Menyelami ‘kebahagiaan hakiki’ melalui Pameran Tunggal Joko Kisworo yang digelar di Gedung B Galeri Nasional Indonesia, Jakarta, pada 22 Juli-19 Agustus 2022.
“Buat saya, katarsis ini adalah sebuah kerja kesenian yang sudah menjadi kodrat, bukan hanya berusaha menjadi atau menjadikan sesuatu. Jadi, praktik katarsis ini natural, berjalan apa adanya, dan yang terpenting adalah membahagiakan jiwa saya,” ungkap Joko Kisworo.
Pameran Tunggal Joko Kisworo “Begja: Bahagia Melalui Katarsis” digelar di Gedung B Galeri Nasional Indonesia, Jakarta, pada 22 Juli-19 Agustus 2022. Pameran dikuratori oleh Chryshnanda Dwilaksana dan Aisul Yanto.
Tema “Begja: Bahagia Melalui Katarsis”, menurut Aisul Yanto, merupakan sebuah penggalian ketertarikan Joko Kisworo terhadap sebuah ajaran atau aliran filsafat yang dibawa oleh seorang filsuf Jawa, Ki Ageng Suryomentaram. Ia seorang bangsawan yang keluar dari tembok istana dan menjalani hidup seperti rakyat pada umumnya dengan bekerja sebagai pedagang ikat pinggang, penggali sumur, dan petani di daerah Bringin, Salatiga.
Ki Ageng Suryomentaram menggali kebahagiaan hidup yang hakiki. Kebahagiaan hidup inilah yang juga disuguhkan Joko Kisworo melalui karya-karyanya dalam pameran kali ini.
Pameran ini menampilkan belasan ribu seri kumpulan karya pada kertas berukuran 8 x 11 cm; seri karya berukuran besar 6 x 3 m dengan media akrilik pada kanvas; serta seri 70 karya yang dikerjakan menggunakan material akrilik dan tinta cina pada kertas berukuran 13,5 x 36,5 cm yang menjadi bagian dari 2.400-an karya yang bisa diselamatkan dari musibah banjir Jakarta tahun 2015.

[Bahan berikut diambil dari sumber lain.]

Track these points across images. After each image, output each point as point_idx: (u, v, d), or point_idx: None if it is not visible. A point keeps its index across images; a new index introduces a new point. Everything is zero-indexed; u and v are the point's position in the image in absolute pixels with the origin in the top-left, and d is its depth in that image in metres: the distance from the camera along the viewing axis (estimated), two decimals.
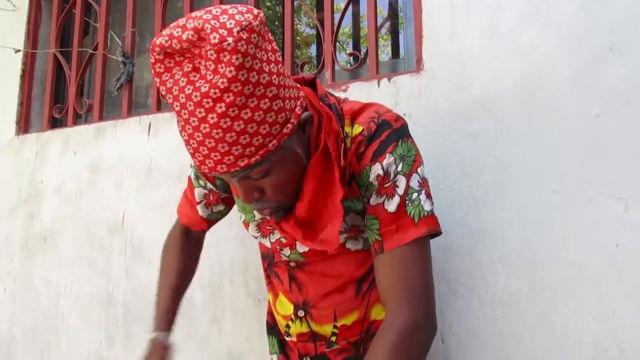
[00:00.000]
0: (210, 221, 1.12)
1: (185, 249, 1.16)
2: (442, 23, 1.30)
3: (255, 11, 0.74)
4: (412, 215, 0.84)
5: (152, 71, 0.75)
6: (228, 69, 0.68)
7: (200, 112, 0.70)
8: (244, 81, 0.69)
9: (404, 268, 0.83)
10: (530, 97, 1.17)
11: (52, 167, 1.92)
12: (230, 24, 0.69)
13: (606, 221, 1.07)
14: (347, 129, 0.88)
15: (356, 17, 1.96)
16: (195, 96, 0.70)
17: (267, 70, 0.72)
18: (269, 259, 1.06)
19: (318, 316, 0.98)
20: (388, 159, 0.85)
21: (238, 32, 0.69)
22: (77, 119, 2.01)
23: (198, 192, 1.06)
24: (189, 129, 0.73)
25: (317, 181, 0.85)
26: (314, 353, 1.00)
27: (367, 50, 1.43)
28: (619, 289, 1.04)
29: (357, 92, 1.37)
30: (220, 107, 0.69)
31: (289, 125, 0.76)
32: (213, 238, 1.52)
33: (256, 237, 1.00)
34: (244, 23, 0.70)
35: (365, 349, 0.98)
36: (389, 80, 1.34)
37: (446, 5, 1.30)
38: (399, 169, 0.85)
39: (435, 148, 1.24)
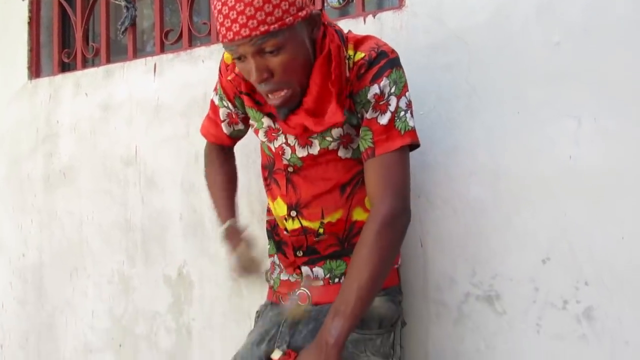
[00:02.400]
0: (233, 137, 1.33)
1: (223, 159, 1.37)
2: None
3: None
4: (399, 129, 1.06)
5: None
6: None
7: None
8: None
9: (389, 170, 1.05)
10: (500, 29, 1.30)
11: (65, 108, 2.06)
12: None
13: (562, 136, 1.23)
14: (350, 52, 1.08)
15: None
16: None
17: None
18: (269, 168, 1.25)
19: (308, 214, 1.17)
20: (384, 82, 1.05)
21: None
22: (86, 63, 2.13)
23: (222, 112, 1.27)
24: None
25: (323, 77, 1.04)
26: (306, 245, 1.19)
27: None
28: (571, 194, 1.21)
29: (344, 29, 1.50)
30: None
31: (303, 12, 0.98)
32: None
33: (264, 142, 1.21)
34: None
35: (349, 245, 1.17)
36: (373, 16, 1.46)
37: None
38: (392, 91, 1.06)
39: (415, 78, 1.36)
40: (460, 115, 1.34)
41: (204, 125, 1.36)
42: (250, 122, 1.23)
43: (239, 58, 1.00)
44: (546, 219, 1.23)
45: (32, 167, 2.15)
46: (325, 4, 1.61)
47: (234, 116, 1.27)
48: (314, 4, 1.61)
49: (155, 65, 1.86)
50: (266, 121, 1.17)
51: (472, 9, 1.34)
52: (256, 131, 1.21)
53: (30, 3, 2.22)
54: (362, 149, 1.09)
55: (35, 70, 2.22)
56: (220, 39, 0.98)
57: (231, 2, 0.93)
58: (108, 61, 2.03)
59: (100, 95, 1.98)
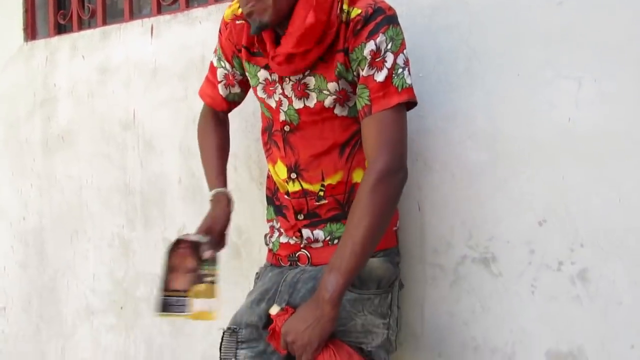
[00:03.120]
0: (229, 101, 1.33)
1: (216, 123, 1.37)
2: None
3: None
4: (396, 85, 1.06)
5: None
6: None
7: None
8: None
9: (386, 127, 1.05)
10: None
11: (62, 71, 2.05)
12: None
13: (561, 98, 1.21)
14: (345, 6, 1.08)
15: None
16: None
17: None
18: (268, 130, 1.24)
19: (308, 177, 1.18)
20: (380, 38, 1.05)
21: None
22: (82, 24, 2.10)
23: (220, 72, 1.28)
24: None
25: (310, 7, 1.04)
26: (307, 209, 1.20)
27: None
28: (569, 158, 1.21)
29: None
30: None
31: None
32: None
33: (263, 99, 1.21)
34: None
35: (349, 208, 1.16)
36: None
37: None
38: (389, 47, 1.06)
39: (416, 39, 1.35)
40: (460, 79, 1.32)
41: (202, 87, 1.37)
42: (248, 77, 1.23)
43: None
44: (543, 182, 1.23)
45: (30, 131, 2.14)
46: None
47: (230, 77, 1.28)
48: None
49: (152, 26, 1.84)
50: (262, 74, 1.18)
51: None
52: (254, 89, 1.23)
53: None
54: (359, 107, 1.09)
55: (31, 32, 2.19)
56: None
57: None
58: (104, 23, 2.00)
59: (97, 58, 1.96)
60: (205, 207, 1.71)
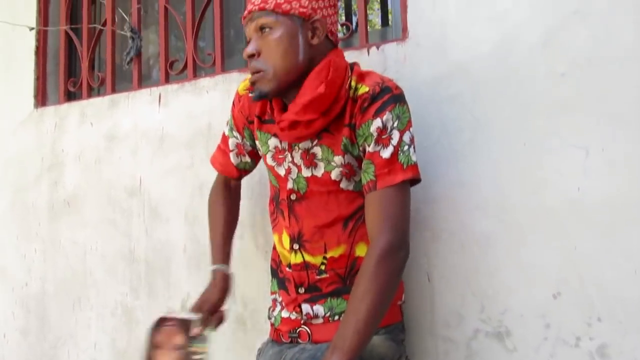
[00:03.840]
0: (240, 169, 1.36)
1: (227, 195, 1.40)
2: None
3: None
4: (402, 162, 1.08)
5: None
6: None
7: None
8: None
9: (389, 204, 1.05)
10: (504, 60, 1.30)
11: (71, 137, 2.07)
12: None
13: (569, 168, 1.21)
14: (353, 83, 1.12)
15: None
16: None
17: None
18: (276, 200, 1.25)
19: (311, 248, 1.17)
20: (387, 116, 1.07)
21: None
22: (91, 92, 2.14)
23: (232, 142, 1.33)
24: None
25: (319, 84, 1.08)
26: (307, 282, 1.18)
27: (357, 21, 1.55)
28: (580, 227, 1.19)
29: (348, 60, 1.49)
30: None
31: (304, 10, 1.08)
32: None
33: (273, 167, 1.23)
34: None
35: (351, 282, 1.14)
36: (377, 48, 1.46)
37: None
38: (395, 125, 1.08)
39: (420, 109, 1.36)
40: (465, 148, 1.32)
41: (214, 155, 1.40)
42: (258, 146, 1.27)
43: (248, 42, 1.12)
44: (556, 252, 1.21)
45: (37, 196, 2.15)
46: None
47: (241, 147, 1.32)
48: None
49: (160, 95, 1.87)
50: (273, 142, 1.21)
51: (476, 40, 1.33)
52: (264, 158, 1.25)
53: (38, 32, 2.24)
54: (363, 181, 1.10)
55: (42, 98, 2.23)
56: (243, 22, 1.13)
57: None
58: (113, 91, 2.04)
59: (106, 125, 1.98)
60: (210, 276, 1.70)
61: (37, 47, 2.24)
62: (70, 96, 2.21)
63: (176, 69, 1.89)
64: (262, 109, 1.22)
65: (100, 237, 1.95)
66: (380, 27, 2.03)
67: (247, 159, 1.34)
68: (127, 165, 1.91)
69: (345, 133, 1.12)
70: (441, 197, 1.33)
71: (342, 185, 1.15)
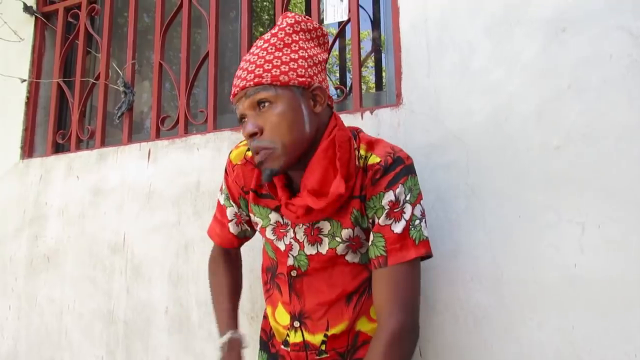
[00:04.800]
0: (240, 238, 1.26)
1: (228, 265, 1.29)
2: (419, 60, 1.43)
3: (323, 28, 1.11)
4: (414, 238, 1.01)
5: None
6: (283, 24, 1.04)
7: (252, 50, 1.03)
8: (287, 34, 1.02)
9: (400, 282, 0.99)
10: (499, 130, 1.29)
11: (56, 190, 2.02)
12: (305, 17, 1.07)
13: (566, 243, 1.18)
14: (362, 152, 1.06)
15: (342, 51, 2.10)
16: (257, 43, 1.05)
17: (309, 47, 1.04)
18: (272, 272, 1.18)
19: (312, 326, 1.10)
20: (400, 189, 1.01)
21: (306, 17, 1.06)
22: (80, 145, 2.11)
23: (230, 212, 1.22)
24: (246, 57, 1.03)
25: (328, 161, 1.01)
26: None
27: (351, 84, 1.55)
28: (578, 305, 1.15)
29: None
30: (264, 44, 1.02)
31: (302, 79, 1.00)
32: (207, 259, 1.63)
33: (273, 240, 1.14)
34: (314, 21, 1.08)
35: (350, 359, 1.08)
36: (371, 113, 1.46)
37: (422, 44, 1.43)
38: (407, 198, 1.02)
39: None
40: (460, 217, 1.30)
41: (211, 227, 1.29)
42: (254, 220, 1.17)
43: (242, 119, 1.03)
44: (553, 330, 1.16)
45: (16, 249, 2.07)
46: None
47: (240, 217, 1.22)
48: None
49: (149, 150, 1.84)
50: (274, 216, 1.12)
51: (470, 109, 1.33)
52: (262, 231, 1.15)
53: (30, 84, 2.23)
54: (372, 255, 1.03)
55: (28, 149, 2.20)
56: (231, 101, 1.04)
57: (243, 64, 1.02)
58: (103, 144, 2.01)
59: (92, 179, 1.94)
60: (191, 341, 1.62)
61: (28, 99, 2.23)
62: (58, 148, 2.18)
63: (167, 125, 1.87)
64: (258, 181, 1.13)
65: (79, 295, 1.87)
66: (374, 90, 2.05)
67: (247, 227, 1.24)
68: (112, 220, 1.85)
69: (355, 205, 1.05)
70: (436, 266, 1.30)
71: (348, 258, 1.09)
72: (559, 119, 1.23)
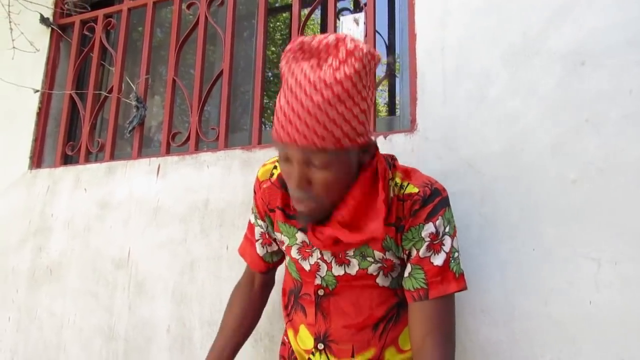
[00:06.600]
0: (267, 262, 1.22)
1: (247, 296, 1.25)
2: (435, 87, 1.42)
3: (377, 53, 0.93)
4: (454, 271, 1.01)
5: (284, 57, 0.91)
6: (348, 69, 0.86)
7: (310, 90, 0.86)
8: (353, 83, 0.86)
9: (442, 314, 0.99)
10: (514, 161, 1.28)
11: (62, 202, 2.01)
12: (363, 45, 0.89)
13: (581, 279, 1.16)
14: (398, 180, 1.03)
15: None
16: (313, 77, 0.86)
17: (368, 90, 0.90)
18: (295, 293, 1.15)
19: (337, 350, 1.07)
20: (439, 221, 1.00)
21: (367, 51, 0.88)
22: (89, 157, 2.10)
23: (257, 231, 1.20)
24: (292, 100, 0.87)
25: (363, 193, 0.99)
26: None
27: None
28: (592, 344, 1.12)
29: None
30: (327, 93, 0.85)
31: (362, 138, 0.92)
32: (213, 278, 1.61)
33: (298, 260, 1.11)
34: (372, 51, 0.90)
35: None
36: (385, 137, 1.45)
37: (438, 71, 1.42)
38: (446, 230, 1.01)
39: None
40: (472, 247, 1.27)
41: (242, 245, 1.27)
42: (280, 239, 1.14)
43: (286, 159, 0.95)
44: None
45: (18, 260, 2.05)
46: None
47: (266, 236, 1.20)
48: None
49: (159, 166, 1.83)
50: (300, 236, 1.09)
51: (485, 138, 1.32)
52: (288, 249, 1.13)
53: (42, 94, 2.23)
54: (410, 287, 1.01)
55: (37, 160, 2.19)
56: (273, 136, 0.93)
57: (298, 108, 0.87)
58: (112, 157, 2.00)
59: (100, 192, 1.93)
60: None
61: (40, 109, 2.23)
62: (67, 160, 2.17)
63: (178, 141, 1.87)
64: (285, 200, 1.09)
65: (80, 309, 1.84)
66: (384, 114, 2.04)
67: (274, 247, 1.20)
68: (117, 235, 1.84)
69: (390, 233, 1.02)
70: None
71: (379, 280, 1.06)
72: (576, 152, 1.22)
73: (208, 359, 1.18)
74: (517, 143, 1.28)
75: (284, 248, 1.14)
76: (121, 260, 1.80)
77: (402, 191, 1.01)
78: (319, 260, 1.08)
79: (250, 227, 1.23)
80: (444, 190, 1.04)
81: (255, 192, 1.18)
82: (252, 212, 1.21)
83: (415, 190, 1.01)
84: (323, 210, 0.99)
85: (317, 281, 1.10)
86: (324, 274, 1.09)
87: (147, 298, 1.72)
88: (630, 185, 1.16)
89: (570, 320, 1.15)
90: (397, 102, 1.85)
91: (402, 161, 1.39)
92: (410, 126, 1.44)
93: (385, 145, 1.44)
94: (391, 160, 1.08)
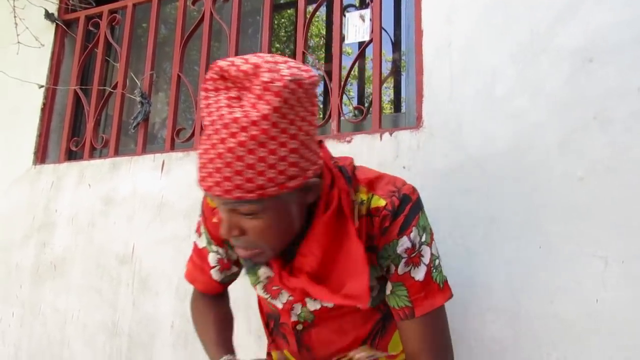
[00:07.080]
0: (224, 284, 1.09)
1: (213, 302, 1.11)
2: (441, 84, 1.41)
3: (313, 72, 0.79)
4: (437, 281, 0.93)
5: (203, 86, 0.79)
6: (265, 106, 0.73)
7: (223, 133, 0.74)
8: (273, 123, 0.73)
9: (433, 331, 0.93)
10: (521, 159, 1.27)
11: (66, 198, 2.01)
12: (285, 72, 0.75)
13: (587, 277, 1.15)
14: (362, 196, 0.91)
15: (362, 71, 2.09)
16: (227, 118, 0.74)
17: (297, 125, 0.76)
18: (274, 319, 1.09)
19: None
20: (414, 232, 0.90)
21: (288, 80, 0.74)
22: (93, 153, 2.10)
23: (212, 257, 1.05)
24: (207, 144, 0.76)
25: (329, 238, 0.87)
26: None
27: (370, 103, 1.54)
28: (599, 342, 1.12)
29: (360, 144, 1.47)
30: (242, 136, 0.73)
31: (295, 182, 0.78)
32: None
33: (266, 299, 1.02)
34: (296, 76, 0.75)
35: None
36: (390, 134, 1.44)
37: (445, 68, 1.42)
38: (423, 239, 0.92)
39: (432, 201, 1.32)
40: (478, 245, 1.27)
41: (189, 271, 1.11)
42: (245, 272, 1.03)
43: (217, 204, 0.84)
44: None
45: (22, 256, 2.05)
46: (342, 117, 1.59)
47: (225, 261, 1.05)
48: (329, 117, 1.60)
49: (163, 162, 1.83)
50: (264, 272, 0.98)
51: (492, 135, 1.32)
52: (254, 286, 1.02)
53: (47, 90, 2.23)
54: (394, 305, 0.94)
55: (41, 156, 2.19)
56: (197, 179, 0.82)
57: (212, 154, 0.75)
58: (116, 153, 2.00)
59: (104, 188, 1.93)
60: (196, 357, 1.59)
61: (44, 104, 2.23)
62: (71, 156, 2.17)
63: (182, 137, 1.86)
64: None
65: (84, 305, 1.84)
66: (390, 111, 2.04)
67: (234, 269, 1.07)
68: (121, 230, 1.83)
69: (367, 255, 0.91)
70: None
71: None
72: (583, 150, 1.21)
73: (216, 351, 1.01)
74: (524, 140, 1.28)
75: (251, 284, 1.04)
76: (125, 256, 1.80)
77: (369, 206, 0.91)
78: (290, 298, 0.98)
79: (200, 252, 1.06)
80: (414, 191, 0.93)
81: (205, 217, 1.03)
82: (201, 237, 1.05)
83: (382, 203, 0.90)
84: (267, 256, 0.88)
85: (293, 318, 1.02)
86: (299, 311, 1.00)
87: (151, 294, 1.72)
88: (637, 183, 1.15)
89: (576, 319, 1.14)
90: (402, 98, 1.84)
91: (407, 158, 1.40)
92: (416, 123, 1.44)
93: (391, 142, 1.44)
94: (350, 172, 0.93)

Karya-karya dalam pameran ini merupakan buah perenungan, pemikiran, pengalaman, dan perasaan Joko Kisworo. Pameran ini adalah bagian dari proses bagaimana Joko Kisworo menjalani kehidupan.
Menurut Chryshnanda Dwilaksana, Joko Kisworo dalam berkarya seakan "byuk, srat sret, bat bet katarsis jiwa". Karya cerianya dilakukan dengan sepenuh hati dan melepaskan beban bagai menyiram air "byuk" dengan goresan kuat dan mencampur warna ala "srat sret” dan “bat bet".
“Ekspresi karya menjadi cuilan atau refleksi jiwa, dan dalam karya terkandung makna jiwa. Mengingatkan kita pada pelukis Jackson Pollock, Anselm Kiefer, Francis Bacon, Nashar, dan sebagainya, pelukis pelukis jiwa merdeka,” kata Chryshnanda.
“Pameran ini menjadi presentasi Galeri Nasional Indonesia dalam memberikan kesempatan kepada para perupa yang memiliki potensi dengan ragam gaya dan tema yang diusung. Tema ‘Begja: Bahagia Melalui Katarsis’ menjadi suatu hal yang layak dipresentasikan kepada publik di Galeri Nasional Indonesia,” kata Kepala Galeri Nasional Indonesia, Pustanto.